"So, naturalists observe, a flea has smaller fleas that on him prey; and these have smaller still to bite ’em; and so proceed ad infinitum."
- Jonathan Swift

October 10, 2023

Atriophallophorus winterbourni

In Lake Alexandrina of New Zealand lives a species of tiny freshwater snail called Potamopyrgus antipodarum. These snails are capable of alternating between sexual and asexual reproduction and can be extremely abundant. So much so that they have become invasive in many other parts of the world. Outside of their original home, they are free to proliferate to their heart's content. But back in New Zealand, these snails don't always have things go their way. They are held back by a whole menagerie of flukes which parasitise them - at least 20 different species in fact.

Top: Photo of the snail Potamopyrgus antipodarum by Michal Maňas, used under Creative Commons (CC BY-SA 4.0) license. Bottom: The metacercariae cysts of Atriophallophorus winterbourni, from Figure 1 of the paper.

These flukes have a range of different life cycles, but all of them use P. antipodarum as a site of asexual reproduction - converting the snail's insides into a clone factory and rendering it sterile in the process. These flukes might be the reason why these snails continue to engage in sex every now and then, despite asexual reproduction being much more efficient. Sex is necessary to maintain genetic variations - the key ingredient in the evolutionary arms race against all those flukes.

Researchers who have been studying these snails and their flukes noticed that while all 20 species of those parasite are essentially body snatchers that take over the insides of their unwitting host, one species - Atriophallophorus winterbourni - goes beyond simply messing with their host's physiology and seems to be influencing the snail's behaviour too. Snails infected with A. winterbourni tend to be found in the shallow areas of the lake. Among snails collected from the shallow water margin of the lake, they represent 95% of the infections. Is this because those areas just happen to be hot spots for snails to get infected with A. winterbourni? Or are these flukes actually coaxing the snails into hanging out in the shallows?

To figure out if there's something special about A. winterbourni, researchers compared snails infected with A. winterbourni with those that were infected with a different species of fluke - Notocotylus - to see if such behavioural change is simply a side-effect of fluke infection, or if it is something specific to A. winterbourni. The researchers did this by setting up a series of ten 5 metres long tubular mesh cages that stretched across different depth clines in the lake, from less than 0.8 metres at the shallow end to 2.8 metres at the deep end, with different sections of the cage corresponding to different levels of water depth. Using snails collected from two high infection prevalence sites at the lake, they added about 800 snails to the deepest section of each cage, and the snails were allowed to freely roam between the different sections. After eleven days, samples of snails were randomly collected from each depth level and examined for parasites.

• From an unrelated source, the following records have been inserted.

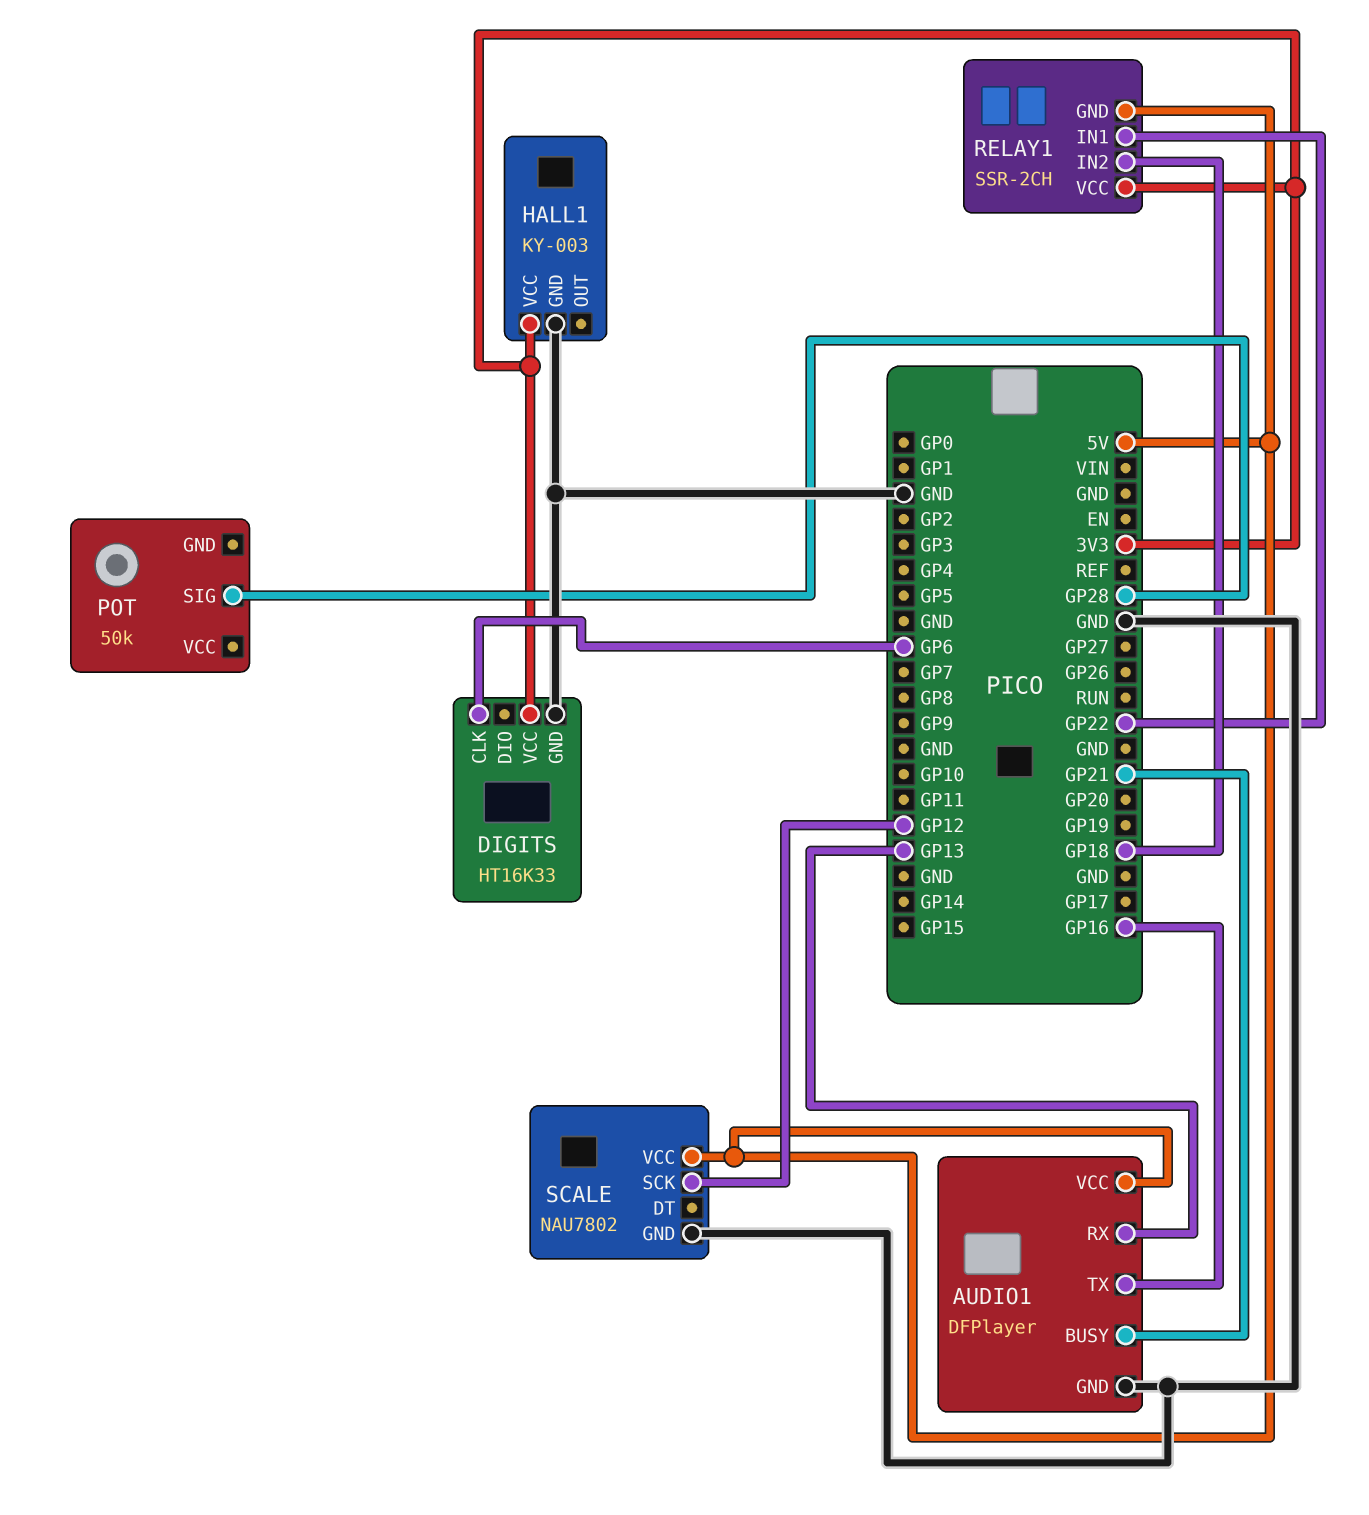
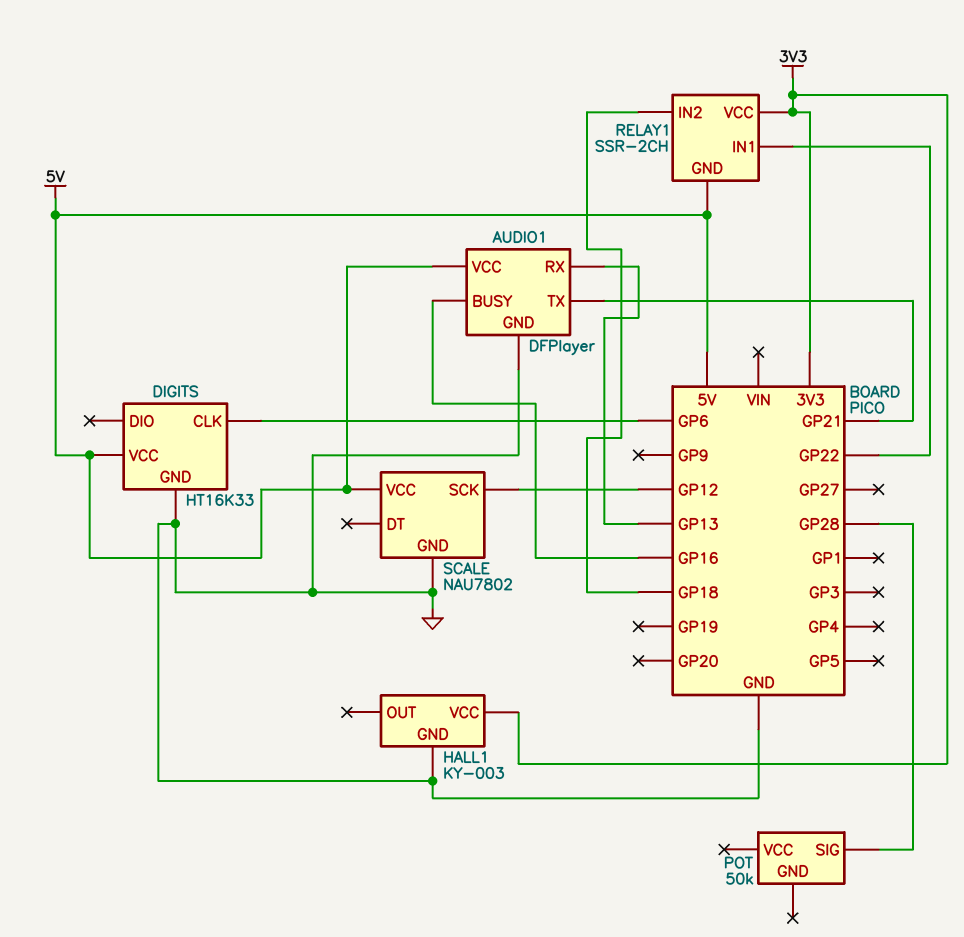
AUDIO1 pin BUSY: GP21 -> GP16
AUDIO1 pin TX: GP16 -> GP21
DIGITS pin VCC: 3V3 -> 5V

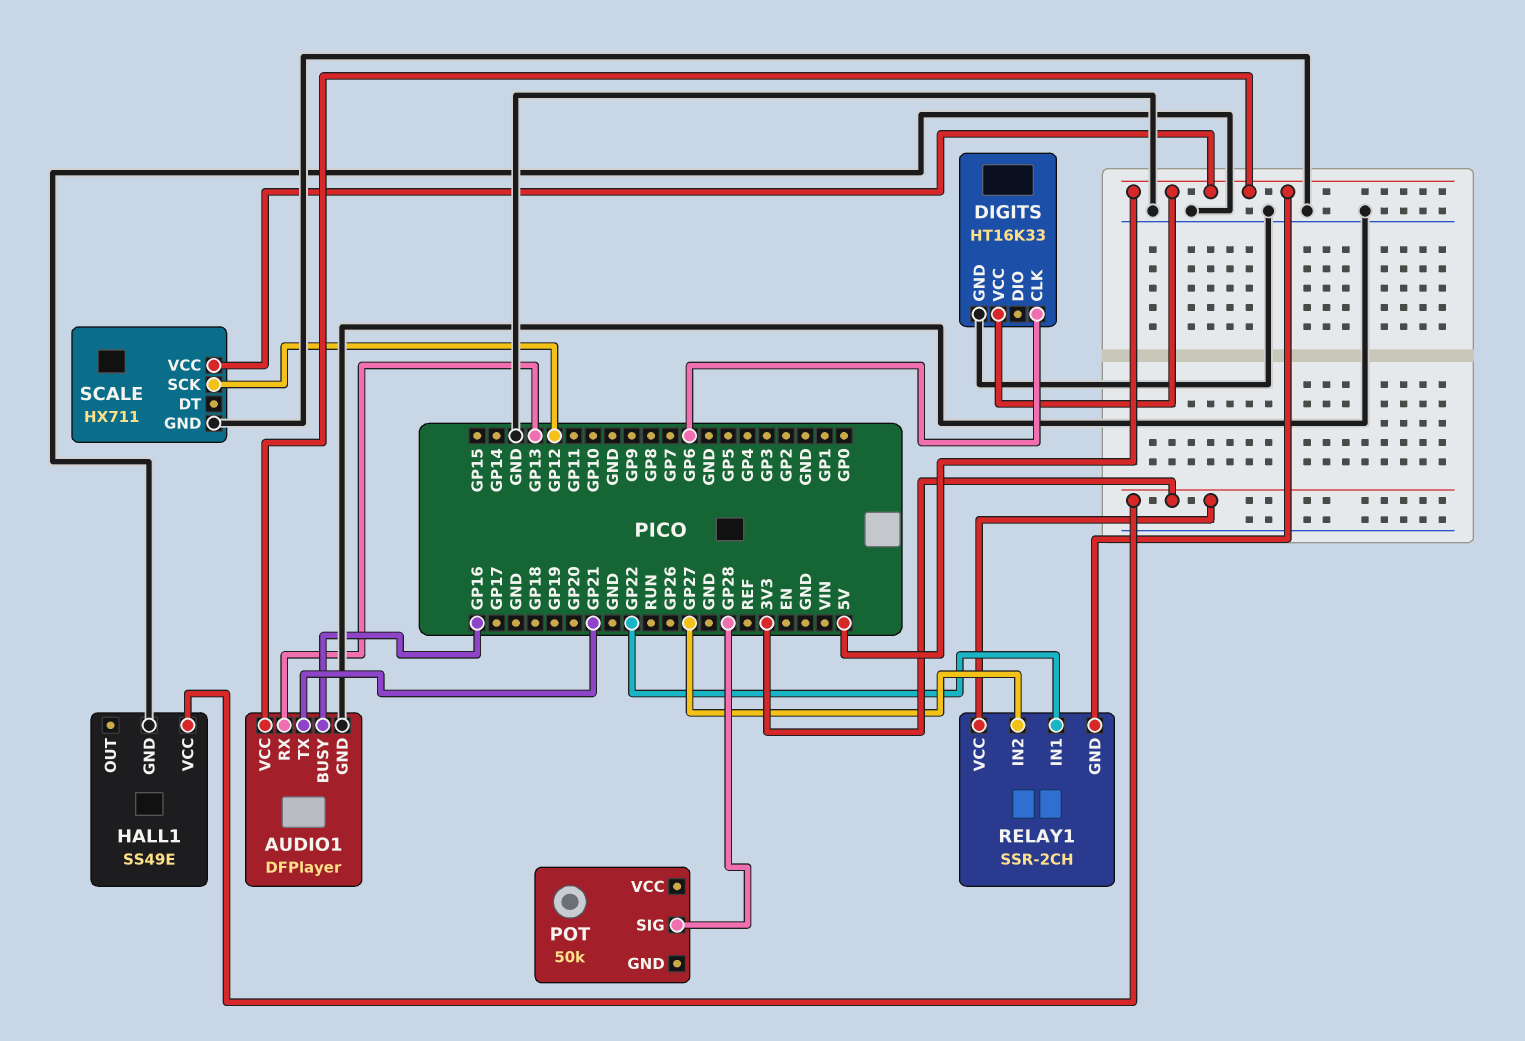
HALL1: KY-003 -> SS49E
RELAY1 pin IN2: GP18 -> GP27
SCALE: NAU7802 -> HX711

There are some key differences in the life cycles of A. winterbourni and Notocotylus that makes them good for comparisons. Just like other flukes, A. winterbourni undergoes asexual reproduction inside the snail host, producing a whole load of clonal larvae. But unlike many other flukes, these clonal larvae stay in the snail and transform into cysts, where they wait to be eaten by a duck hungry for snails. In contrast, snails that are infected with Notocotylus release those clonal larvae into the surrounding waters, and they do so continuously over the course of about 8 months. These larvae attach themselves to vegetation or the shells of other snails, and are transmitted to grazing ducks that accidentally ingest them. Therefore, unlike A. winterbourni, their transmission is largely decoupled from the snail's own movement and behaviour.

So after those eleven days of allowing infected snails to roam in the cages, what did the researchers find? Well, snails infected with A. winterbourni were heavily distributed towards the shallow end, with over a third of the snails in that section being infected, which is over three times higher than the expected background infection level (11%). In the deepest section of the cage, A. winterbourni-infected snails were rare, representing only 3-5% of the snails in that section, and some of them were immature infections. In contrast, those infected with Notocotylus were found to have distributed themselves fairly evenly across the entire depth cline. It is unclear what exactly A. winterbourni is doing to the snails that makes them favour shallow water, but more importantly, why would they do this? What's in it for the fluke? Well, the final hosts for A. winterbourni are dabbling ducks that only feed in the shallow parts of the lake. So in order for A. winterbourni to make a successful rendezvous with its final host and complete its life cycle, it will have to prod its snail host into the shallows.

Atriophallophorus winterbourni belong to a family of flukes called Microphallidae, and there are a few other species in this family which are also known host manipulators. For example, Gynaecotyla adunca is a species that infects marine mudsnails, and it coaxes its mudsnail host into stranding itself onto beaches, which brings them closer to the crustaceans that serve as the next host in the parasite's life cycle. There's also Microphallus papillorobustus, which infects little sand shrimps (amphipods), and it alters their behaviour in a number of different ways that makes them more visible to hungry birds. Even though not all members of Microphallidae are host manipulators, it's a trait that does seem pretty common in this fluke family. Sometimes, in order to complete a life cycle, you just have to drag that snail to where you need it to be.